• Document passage:
I have three NumPy arrays: class_label, student_name, student_id and grade. I am aggregating the grade per class and name as follows:
import numpy as np
import numpy_groupies as npg
class_label = [0, 2, 1, 1, 2, 3, 0, 1]
student_name = [0, 0, 1, 2, 1, 1, 0, 1]
student_id = [0, 1, 2, 3, 4, 5, 6, 7]
grade = [10, 5, 7, 4, 9, 8, 9, 3]
n_classes = 4
n_names = 3
group_idx = np.vstack((class_label, student_name))
npg.aggregate(group_idx, grade, size=(4,3))
which returns:
array([[19, 0, 0],
[ 0, 10, 4],
[ 5, 9, 0],
[ 0, 8, 0]])
I am trying now to get the ids involved in this grouping (adding very minimum overhead to the code if possible)
I want to build a 2D array of shape (n_classes, n_names) in which each cell is a list of all student_id values that share the same (class_label, student_name) pair. For example:
I expect the result to look like this (a 4×3 object array of lists):
array([[ [0, 6], [], [] ],
[ [], [2, 7], [3 ],
[ [1], [4], [] ],
[ [], [5], [] ]], dtype=object)
in the final 2D output array, at row 0 (class 0) and column 0 (name 0), I expect the list [0, 6]. In other words, the cell at position [0,0] must be a list containing the IDs for all records whose class_label == 0 and student_name == 0.
You should use pandas here:
import pandas as pd
df = pd.DataFrame({'class': class_label,
'name': student_name,
'id': student_id,
'grade': grade,
})

• Provided material:
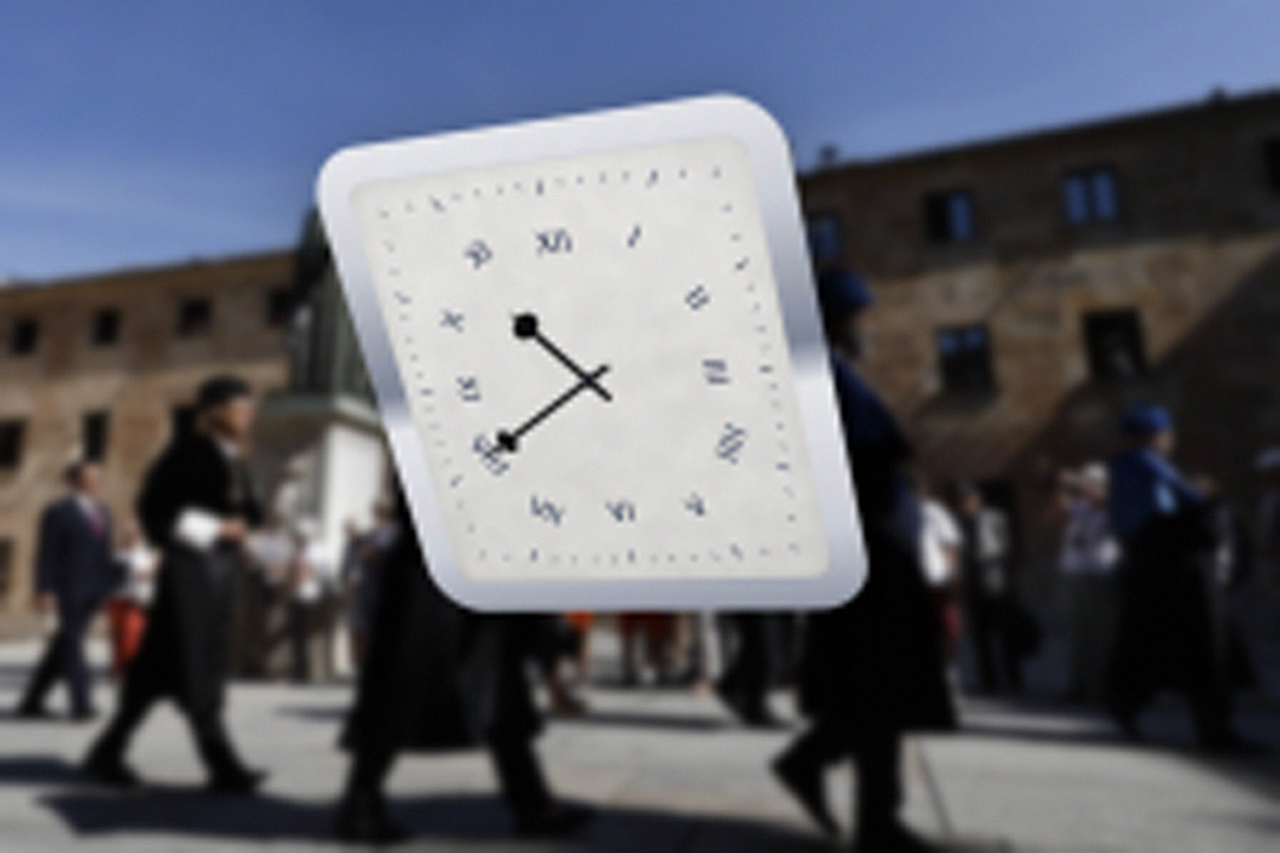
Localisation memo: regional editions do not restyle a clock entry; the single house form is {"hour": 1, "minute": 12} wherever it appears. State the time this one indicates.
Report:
{"hour": 10, "minute": 40}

• Written tasks:
A – In the NumPy grouping question above, restate the paragraph beginning "in the final 2D output array" more briefly, keeping its main facts.
B – Answer these questions from the NumPy grouping question, one line each:
(i) What value is n_names set to?
(ii) What values make up the first row of the array that the aggregate call returns?
(iii) Which library does the reply at the end recommend using?
C – Continue the NumPy grouping question after the DataFrame is built.

• Task-by-task answers:
A – Position [0,0] of the final 2D array (row 0 = class 0, column 0 = name 0) should hold the list [0, 6], the IDs of all records with class_label == 0 and student_name == 0.

B –
(i) 3
(ii) 19, 0, 0
(iii) pandas

C –
which creates the following DataFrame:
class name id grade
0 0 0 0 10
1 2 0 1 5
2 1 1 2 7
3 1 2 3 4
4 2 1 4 9
5 3 1 5 8
6 0 0 6 9
7 1 1 7 3
Then use a pivot_table
with custom aggfunc
:
out = df.pivot_table(index='class', columns='name',
aggfunc={'grade': 'sum', 'id': list})
Output:
grade id
name 0 1 2 0 1 2
class
0 19.0 NaN NaN [0, 6] NaN NaN
1 NaN 10.0 4.0 NaN [2, 7] [3]
2 5.0 9.0 NaN [1] [4] NaN
3 NaN 8.0 NaN NaN [5] NaN
Or independently:
grades = df.pivot_table(index='class', columns='name', values='grade',
aggfunc='sum', fill_value=0)
indices = df.pivot_table(index='class', columns='name', values='id',
aggfunc=list)
Note the npg.aggregate_np
could also work:
npg.aggregate_np(group_idx, student_id, size=(4,3), func=list, dtype=object)
array([[array([0, 6]), 0, 0],
[0, array([2, 7]), array([3])],
[array([1]), array([4]), 0],
[0, array([5]), 0]], dtype=object)